**Job**
Find the string "санкции" in the data, then copy every line where it is found.

--- Supplied records ---

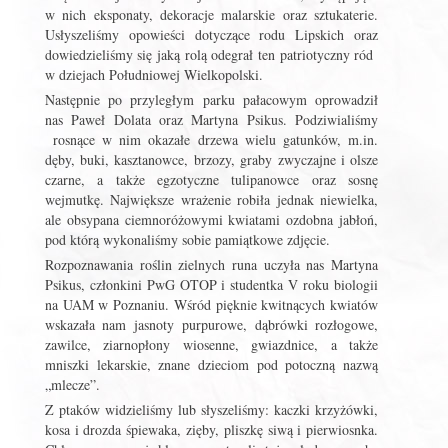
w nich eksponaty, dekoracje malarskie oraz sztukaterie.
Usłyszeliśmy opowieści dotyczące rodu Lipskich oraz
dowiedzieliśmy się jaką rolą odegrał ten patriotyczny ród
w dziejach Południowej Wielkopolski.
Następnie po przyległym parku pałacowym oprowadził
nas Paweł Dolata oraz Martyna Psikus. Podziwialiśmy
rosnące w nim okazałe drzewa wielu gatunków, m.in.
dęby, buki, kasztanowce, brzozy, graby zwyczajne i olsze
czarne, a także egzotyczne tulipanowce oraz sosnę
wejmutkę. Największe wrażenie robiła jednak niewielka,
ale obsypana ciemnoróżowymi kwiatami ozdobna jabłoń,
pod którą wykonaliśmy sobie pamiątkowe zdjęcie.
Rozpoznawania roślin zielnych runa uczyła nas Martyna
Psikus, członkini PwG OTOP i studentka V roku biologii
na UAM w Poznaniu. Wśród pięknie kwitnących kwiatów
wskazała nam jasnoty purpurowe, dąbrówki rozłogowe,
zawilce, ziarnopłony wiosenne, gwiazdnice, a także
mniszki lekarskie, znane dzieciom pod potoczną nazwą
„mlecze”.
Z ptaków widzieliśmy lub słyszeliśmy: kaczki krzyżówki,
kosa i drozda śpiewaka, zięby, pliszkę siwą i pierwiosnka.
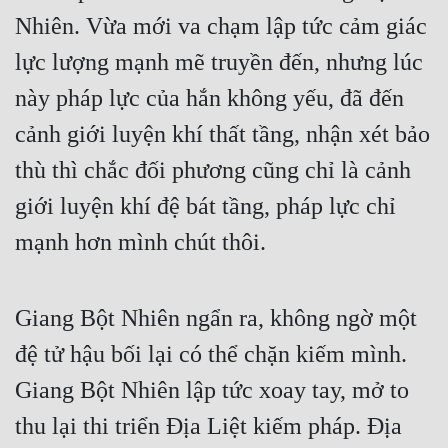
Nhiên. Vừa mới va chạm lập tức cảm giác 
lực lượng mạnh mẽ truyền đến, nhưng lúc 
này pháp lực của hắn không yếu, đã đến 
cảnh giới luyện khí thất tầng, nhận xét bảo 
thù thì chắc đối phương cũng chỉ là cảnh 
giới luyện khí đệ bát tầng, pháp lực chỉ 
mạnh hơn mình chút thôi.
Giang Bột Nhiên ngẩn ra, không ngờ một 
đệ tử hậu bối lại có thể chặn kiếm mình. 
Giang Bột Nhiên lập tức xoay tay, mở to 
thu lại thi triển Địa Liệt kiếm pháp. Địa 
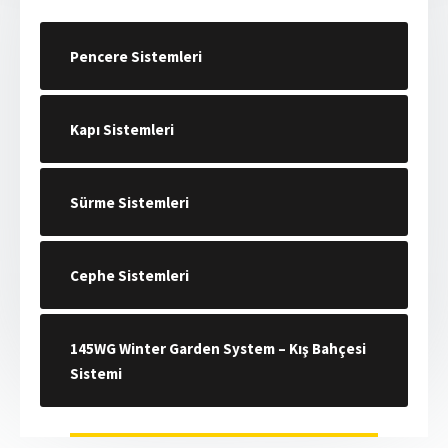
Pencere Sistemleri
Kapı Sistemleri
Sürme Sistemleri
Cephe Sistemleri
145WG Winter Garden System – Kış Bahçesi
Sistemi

---
--- Supplied records ---

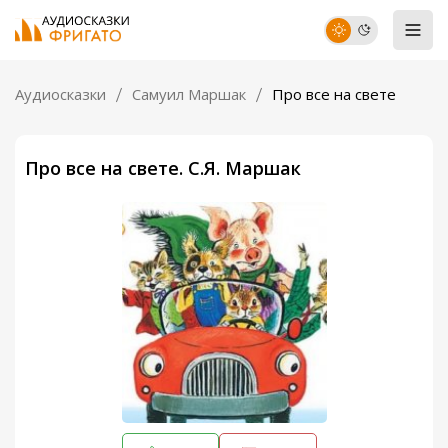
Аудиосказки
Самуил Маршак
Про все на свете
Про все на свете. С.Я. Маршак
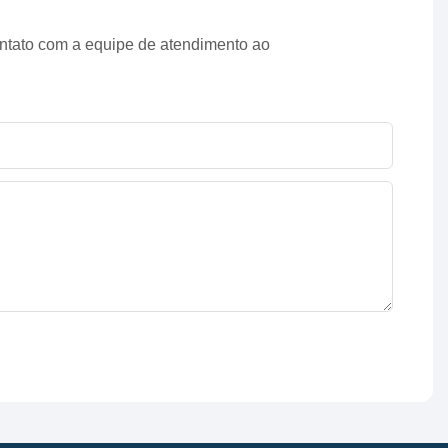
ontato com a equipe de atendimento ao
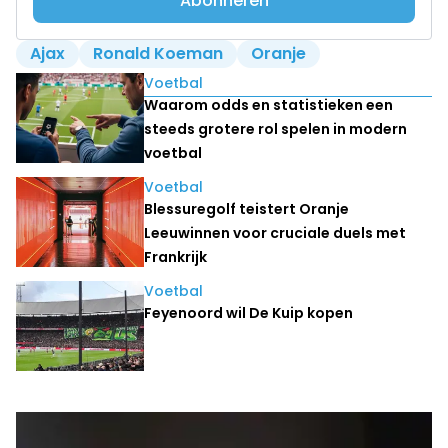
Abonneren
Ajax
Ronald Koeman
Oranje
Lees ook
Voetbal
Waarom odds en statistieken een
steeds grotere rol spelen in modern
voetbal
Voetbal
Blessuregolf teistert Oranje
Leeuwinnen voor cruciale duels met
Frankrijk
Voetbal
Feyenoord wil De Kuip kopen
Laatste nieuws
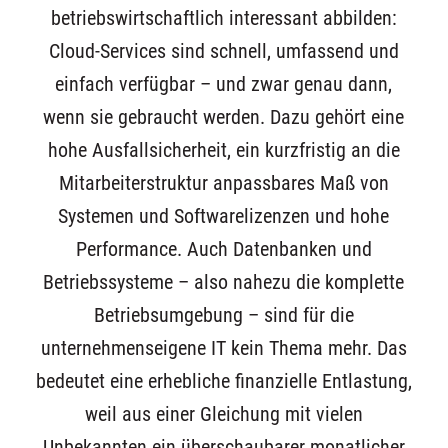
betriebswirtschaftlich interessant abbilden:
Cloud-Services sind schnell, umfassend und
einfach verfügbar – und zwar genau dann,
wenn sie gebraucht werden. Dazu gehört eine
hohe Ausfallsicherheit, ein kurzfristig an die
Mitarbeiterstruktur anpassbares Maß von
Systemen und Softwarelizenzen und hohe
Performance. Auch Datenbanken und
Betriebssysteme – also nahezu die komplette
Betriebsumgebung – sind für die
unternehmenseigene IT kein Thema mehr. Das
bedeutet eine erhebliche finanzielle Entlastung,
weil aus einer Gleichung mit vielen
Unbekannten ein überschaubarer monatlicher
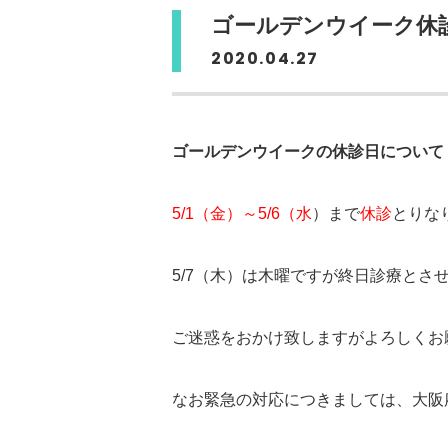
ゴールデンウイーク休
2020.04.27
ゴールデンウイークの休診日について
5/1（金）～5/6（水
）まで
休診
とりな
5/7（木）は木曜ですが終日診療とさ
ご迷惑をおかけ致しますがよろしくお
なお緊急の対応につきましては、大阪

---
--- Supplied records ---

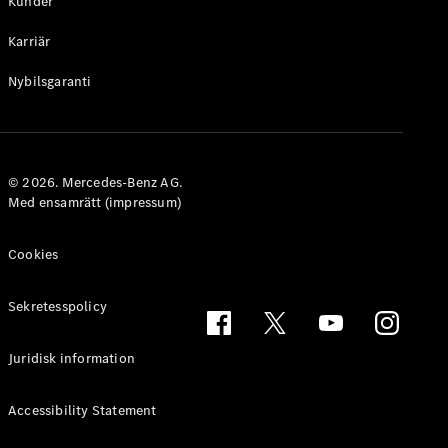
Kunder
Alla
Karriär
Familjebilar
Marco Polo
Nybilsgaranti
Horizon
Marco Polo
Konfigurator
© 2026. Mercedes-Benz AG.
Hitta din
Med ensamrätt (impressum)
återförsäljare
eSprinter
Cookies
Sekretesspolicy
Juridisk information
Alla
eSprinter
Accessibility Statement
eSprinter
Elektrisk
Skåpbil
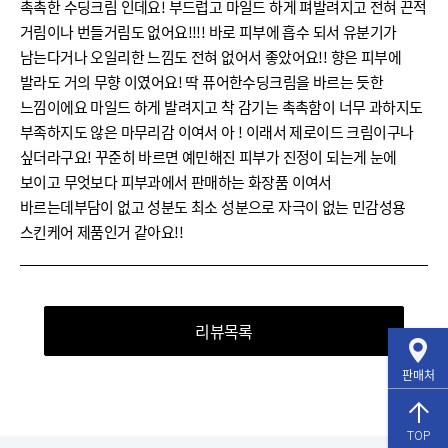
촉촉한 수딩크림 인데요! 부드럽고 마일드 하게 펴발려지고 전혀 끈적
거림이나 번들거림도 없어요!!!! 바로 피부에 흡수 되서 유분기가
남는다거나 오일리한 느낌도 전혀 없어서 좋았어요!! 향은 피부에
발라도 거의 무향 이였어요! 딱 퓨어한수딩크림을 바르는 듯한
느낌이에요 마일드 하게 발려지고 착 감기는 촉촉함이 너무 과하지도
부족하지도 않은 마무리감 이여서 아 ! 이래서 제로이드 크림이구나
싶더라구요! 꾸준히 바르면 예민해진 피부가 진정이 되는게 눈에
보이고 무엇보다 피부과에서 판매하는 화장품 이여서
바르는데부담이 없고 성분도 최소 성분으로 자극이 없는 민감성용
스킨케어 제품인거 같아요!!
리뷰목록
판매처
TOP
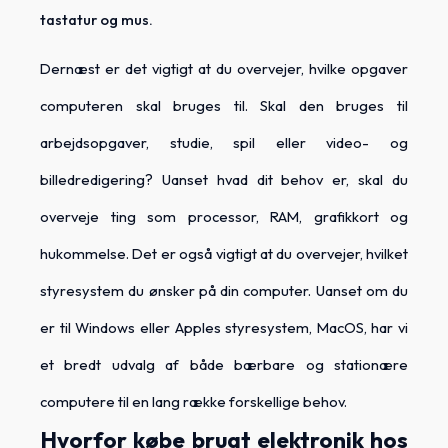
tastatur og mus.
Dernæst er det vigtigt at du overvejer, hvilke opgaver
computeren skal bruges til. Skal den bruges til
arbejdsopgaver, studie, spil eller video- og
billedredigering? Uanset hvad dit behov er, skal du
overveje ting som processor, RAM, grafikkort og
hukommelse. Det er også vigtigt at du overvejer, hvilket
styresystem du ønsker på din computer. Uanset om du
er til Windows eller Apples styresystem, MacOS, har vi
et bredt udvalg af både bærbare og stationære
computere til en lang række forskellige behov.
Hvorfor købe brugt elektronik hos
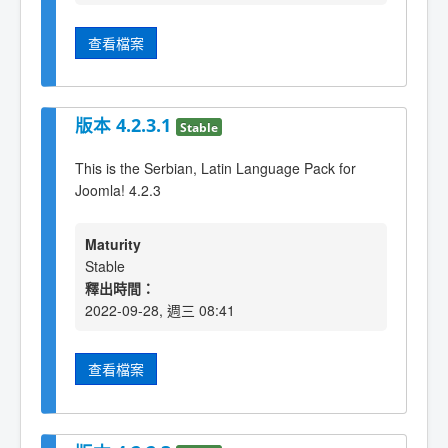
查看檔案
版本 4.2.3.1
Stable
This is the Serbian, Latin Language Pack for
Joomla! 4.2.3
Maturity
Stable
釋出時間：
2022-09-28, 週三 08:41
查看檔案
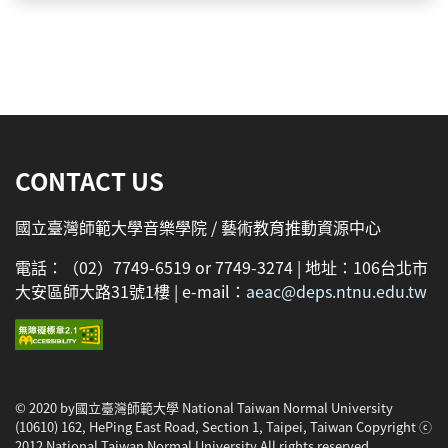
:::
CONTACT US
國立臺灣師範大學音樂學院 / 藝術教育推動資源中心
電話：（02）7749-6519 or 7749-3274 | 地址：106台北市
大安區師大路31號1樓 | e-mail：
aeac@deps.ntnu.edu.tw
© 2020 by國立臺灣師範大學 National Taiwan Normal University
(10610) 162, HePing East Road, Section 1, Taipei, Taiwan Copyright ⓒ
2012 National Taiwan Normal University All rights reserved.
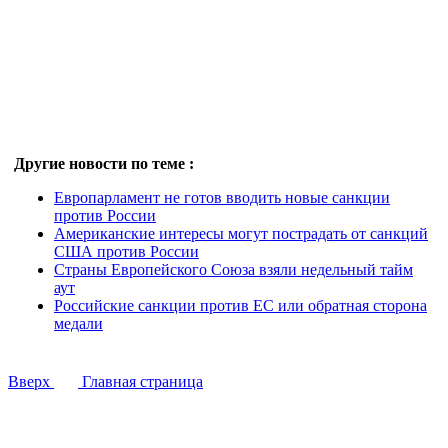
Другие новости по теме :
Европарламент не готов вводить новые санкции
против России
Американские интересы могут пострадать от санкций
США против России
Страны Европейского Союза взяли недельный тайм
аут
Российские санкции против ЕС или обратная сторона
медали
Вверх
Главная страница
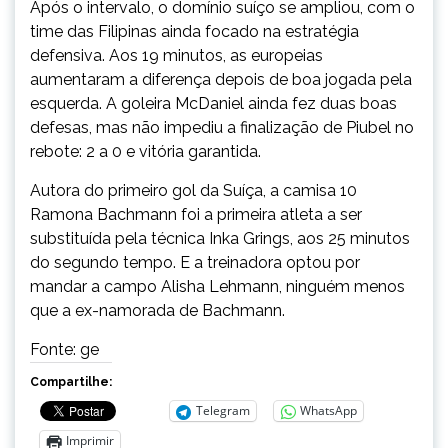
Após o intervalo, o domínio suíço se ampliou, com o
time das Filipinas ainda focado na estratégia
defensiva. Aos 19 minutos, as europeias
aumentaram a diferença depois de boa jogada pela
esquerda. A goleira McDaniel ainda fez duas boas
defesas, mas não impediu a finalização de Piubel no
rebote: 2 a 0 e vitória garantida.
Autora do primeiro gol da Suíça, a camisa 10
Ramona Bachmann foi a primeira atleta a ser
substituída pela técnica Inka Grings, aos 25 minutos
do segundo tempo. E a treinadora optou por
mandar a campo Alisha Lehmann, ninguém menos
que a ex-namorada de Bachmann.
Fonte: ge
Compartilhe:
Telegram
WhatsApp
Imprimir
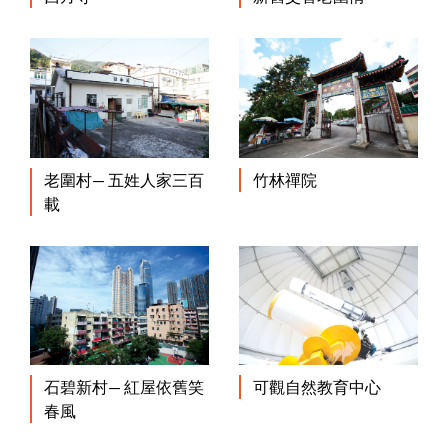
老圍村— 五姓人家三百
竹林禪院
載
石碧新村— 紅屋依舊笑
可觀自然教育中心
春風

---

**Task answer**
Европарламент не готов вводить новые санкции
Российские санкции против ЕС или обратная сторона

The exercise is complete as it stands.